Transforming language learning is something he hopes to tackle during his time at UCI. He sees room for more creativity in the teaching of foreign languages. UC Irvine’s School of Humanities offers courses in 16 of them. In an interconnected world, students who speak more than one language and are comfortable with other cultures have a distinct advantage, he says.
Van Den Abbeele is interested in developing an alternative to the current language teaching model, which usually involves sitting in a classroom for 50 minutes three to five times a week. He believes that a more immersive experience would energize language learners.
An ideal situation, he says, would involve populating residence halls with a mix of students who want to learn a foreign language and native or fluent speakers of that language. Students would participate in language lessons and activities throughout the day and attend cultural events – for example, a French film festival – at night and on weekends.

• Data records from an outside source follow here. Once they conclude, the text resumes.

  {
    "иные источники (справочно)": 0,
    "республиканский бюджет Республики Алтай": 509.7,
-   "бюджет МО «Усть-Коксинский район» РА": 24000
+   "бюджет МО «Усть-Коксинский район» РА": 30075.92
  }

“One year in this type of setting would result in a really proficient student – one prepared to study, work or do research abroad,” Van Den Abbeele says. “International students often have a hard time connecting with their domestic classmates, and serving as language partners may help meet their social needs too.”
The polyglot professor is also a scholar of French and European philosophical literature and was elected to the European Academy of Sciences in 2008. That same year, he received its prestigious Blaise Pascal Medal in Social Science. His research interests include travel narratives, the history of cartography and tourism/migration studies; critical theory and aesthetics; and humanities and public policy.

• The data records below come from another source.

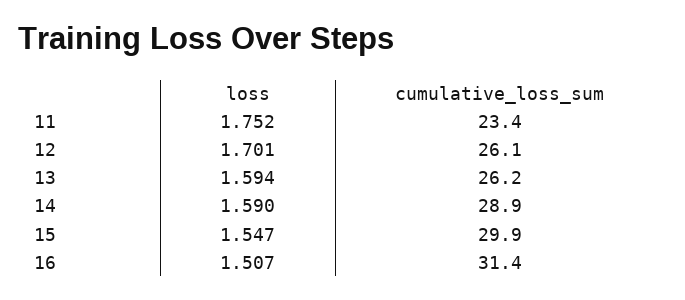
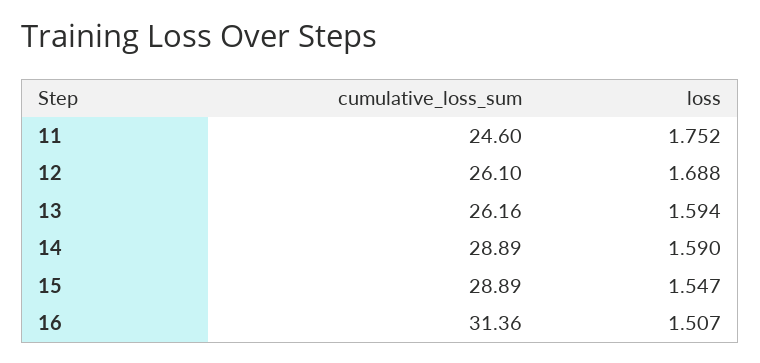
  {
    "loss": {
      "11": 1.752,
-     "12": 1.701,
+     "12": 1.688,
      "13": 1.594,
      "14": 1.59,
      "15": 1.547,
      "16": 1.507
    },
    "cumulative_loss_sum": {
-     "11": 23.4,
+     "11": 24.6,
      "12": 26.1,
      "13": 26.16,
      "14": 28.89,
-     "15": 29.9,
+     "15": 28.89,
      "16": 31.36
    }
  }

Van Den Abbeele seeks to improve the quality of cultural and historical tourism – a fast-growing niche for educated travelers. He foresees humanities students being able to work with libraries, museums, historical societies and archives to heighten the experience of such tourists, he says, adding: “It’s important that tours contain accurate information and not just repetition of local legends.”
Van Den Abbeele is currently settling into the University Hills home he shares with his wife, Beryl Schlossman, a UC Irvine professor of comparative literature. He looks forward to introducing himself to the campus community and building on the School of Humanities’ stellar reputation.
“The strength of UC Irvine’s humanities faculty is unparalleled,” Van Den Abbeele says. “This plays out in both high-quality teaching and trendsetting research. The School of Humanities has really been an international destination for several decades, a place where humanities has been developed, reinvented and reinvigorated.”